CONSTANTINE , PAYSAGES ET TERRITORIALITE….

L’option d’établissement  à l’origine  sur le Rocher de Constantine pour la fondation de la ville suscite des interrogations fondamentales:

Pourquoi pas sur le Rocher de Sidi Mcid, ni sur Le plateau du Mansourah, ni sur le Coudiat Aty?

Sans  s’attarder pour le moment sur ces questions, les travaux d’M. Eliade suggèrent quelques pistes dans cette thématique. En effet, dans son établissement sur le territoire, l’homme « réitère la cosmogonie. » Le principe de fondation s’appuie sur une « organisation » à partir d’un Centre, un nombril,  un axis mundis. 10419073

« L’installation dans un territoire équivaut à la fondation du monde« [1]. Cette installation signifie également une « mise en ordre » dans chaos préalable, en chargeant les  lieux de représentations et de significations, de sacré et de profane, des géosymboles et des vaccums.

Le paysage de la ville, vu de loin avait dû faire l’objet d’un intérêt particulier de la part des anciens habitants. En effet, le mausolée de la Soumaa du Khroub constitue aujourd’hui même un point de repère pour les visiteurs  venant du Sud Est. Tous les mémoires des soldats de l’armée coloniale française soulignent que Constantine se rend visible à partir de ce  monument. Ce « tombeau » est également un jalon dans le territoire disposé dans une intention (parmi d’autres), d’annoncer la ville de Cirta.

Se dressant sur le sommet d’une colline, la Soumaâ, appelée ainsi par les habitants des alentours, devait évoquer un « minaret« . Par sa forme, elle a marqué un espace « sacré », car les habitants ont installé leur cimetière à  une  cinquantaine de mètres du mausolée[2].

Ce monument funéraire dont les premières fouilles remontent à 1915[3], suivies de sa restauration sous la responsabilité d’A.Ballu et de M.Bonnel, est situé à 14 Km au sud/est de Constantine, au croisement des routes antiques (Theveste/Cirta et Hippone, Calama Sitifis). Sa position, dressée sur le sommet d’une colline, lui confère une  vue sur le paysage de la ville.

Datant du IIe S. av.J-Ch. selon les conclusions de plusieurs archéologues, ce monument était non seulement destiné à recevoir éternellement la sépulture d’un illustre personnage (inconnu), mais aussi de « dire » l’approche de Cirta, ville visible à partir du sommet de la colline. Cette annonce, vérifiable même aujourd’hui, indique la perspicacité dans la définition de la territorialité et le marquage concret du territoire de l’antique cité. L’implantation du mausolée au sommet de la colline, participe du même « principe » adopté dans l’affectation des « lieux » dans les alentours proches de la ville.  Le Coudiat et son « génie »Aty, Plateau du Mansourah et son Sidi Mabrouk et ebdin le Rocher Nord et son Sidi Mcid).

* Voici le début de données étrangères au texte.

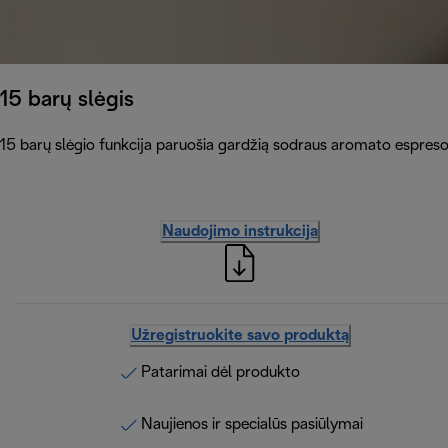
15 barų slėgis
15 barų slėgio funkcija paruošia gardžią sodraus aromato espreso
Naudojimo instrukcija
Užregistruokite savo produktą
Patarimai dėl produkto
Naujienos ir specialūs pasiūlymai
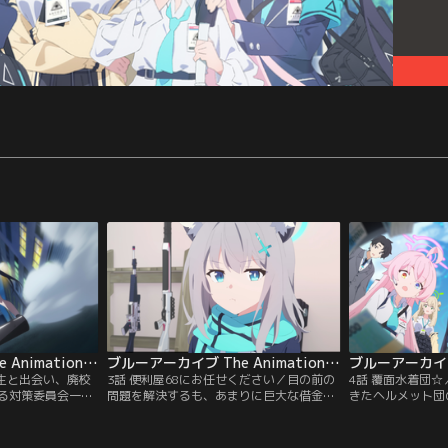
ブルーアーカイブ The Animation 第02話
ブルーアーカイブ The Animation 第03話
先生と出会い、廃校
3話 便利屋68にお任せください／目の前の
4話 覆面水着団
る対策委員会一
問題を解決するも、あまりに巨大な借金の
きたヘルメット団
団をも退治し、そ
額にため息をつく対策委員会と先生。解決
地帯で有名な「ブ
いた。しかしその
策も思い浮かばずラーメン屋へと入った一
向かうアビドス対
先生を認めること
同は、アウトロー集団「便利屋68」を名乗
トリニティ総合学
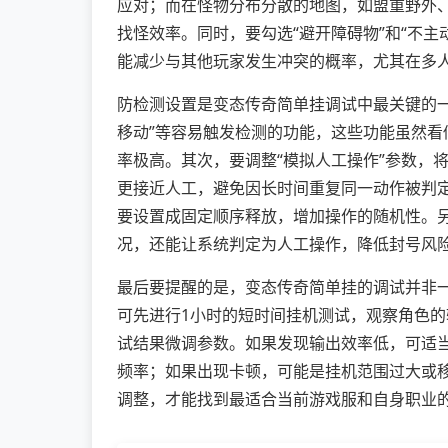
应对；而在怪物分布分散的地图，如盟重野外、
找怪效率。同时，要勾选“避开障碍物”和“不
能减少与其他玩家发生冲突的概率，尤其在多
防检测设置是变态传奇简单挂调试中最关键的一
移动”等容易触发检测的功能，这些功能虽然
率极高。其次，要调整“模拟人工操作”参数，将“
更接近人工，避免因长时间重复同一动作被判定
要设置成固定顺序释放，增加操作的随机性。另
况，还能让系统判定为人工操作，降低封号风
最后要提醒的是，变态传奇简单挂的调试并非
可先进行1小时的短时间挂机测试，观察角色
试结果微调参数。如果发现输出效率低，可适
频率；如果出现卡顿，可能是挂机范围过大或
调整，才能找到最适合当前游戏服和自身职业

Le paysage est une vision du réel qui nous entoure. Cependant, dans cette perspective de l’immédiateté,  se manifestent des épaisseurs naturelles et anthropiques, mémorielles et historiques. Le paysage est aussi une construction par laquelle une « géographie » se donne à la perception (visuelle, sonore, olfactive).

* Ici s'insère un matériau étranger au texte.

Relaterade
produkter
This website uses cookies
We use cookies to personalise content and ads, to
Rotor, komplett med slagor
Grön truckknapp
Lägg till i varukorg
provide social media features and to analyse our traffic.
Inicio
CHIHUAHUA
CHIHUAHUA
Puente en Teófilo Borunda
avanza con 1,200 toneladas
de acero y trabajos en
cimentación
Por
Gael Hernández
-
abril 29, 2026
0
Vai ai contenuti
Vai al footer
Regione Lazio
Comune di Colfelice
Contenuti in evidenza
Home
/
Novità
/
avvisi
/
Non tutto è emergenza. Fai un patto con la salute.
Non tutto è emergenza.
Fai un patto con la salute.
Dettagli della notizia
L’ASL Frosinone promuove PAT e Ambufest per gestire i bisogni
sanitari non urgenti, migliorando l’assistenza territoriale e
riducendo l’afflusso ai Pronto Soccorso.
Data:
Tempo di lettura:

C’est aussi le substrat dans lequel sont gravées les vicissitudes dans une succession temporelle sous formes de « stigmates » renvoyant aux « choix » fonctionnels ou aux contraintes rencontrées dans la poursuite de l’établissement humain.

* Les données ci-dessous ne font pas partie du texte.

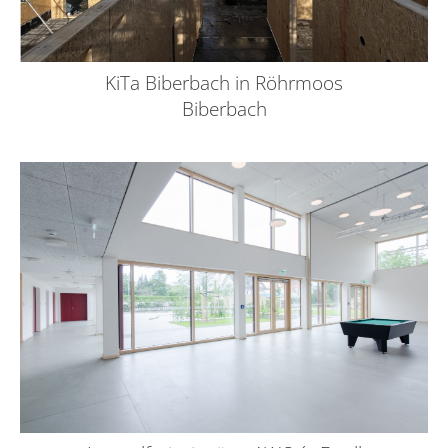
KiTa Biberbach in Röhrmoos
Biberbach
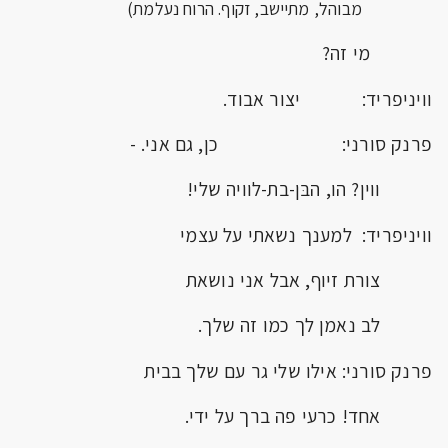
מבוהל, מתיישב, זקוף. הרוח נעלמת)
מי זה?
וויניפריד: יצור אבוד.
פרנק סורני: כן, גם אני. -
ווין? הו, הבּן-בת-לוויה שלי!
וויניפריד: למענך נשאתי על עצמי
צורת זיוף, אבל אני נושאת
לב נאמן לך כמו זה שלך.
פרנק סורני: אילו שלי גר עם שלך בבית
אחד! כרעי פה ברך על ידי.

Il est donc un cadre par lequel une société habitante construit son monde et le signifie. Il acquiert ainsi un sens instrumental dans la mesure où il traduit les formes de possession, de l’interdit, du sacré et de l’utile.

 En somme, le paysage est un médium entre l’homme et la nature, exprimant les formes de l’appropriation, dévoilant les outils de son aménagement et les références morales et techniques fixant son exploitation.

Vue du Sud/Est, à partir d’un monument « jalonnant » le parcours, en l’occurrence la Soumaâ du Khroub,  Constantine a depuis l’antiquité défini sa « territorialité », en la rendant lisible à travers la construction d’un paysage pertinent et remarquable.

[1] ELIADE M. Le sacré et le profane. Ed. Gallimard. Paris.1965. en p.47.

[2] Voir à ce propos le « Rapport Adressé à M. Le Prefet du Département de Constantine sur les fouilles de la Soumaa daté du 28 Décembre 1861 par M.Rémond et M. Cherbonneau. Paru dans l’Annuaire de la Société Archéologique de la Province de Constantine. 1862. Pp. 68-75.

[3] BONNELL  M. Monument fgréco-punique de la Souma. In Recueil des Notices et mémoires de la Société Archéologique de la Province de Constantine. 6eme Vol. 1916. Pp. 167-178.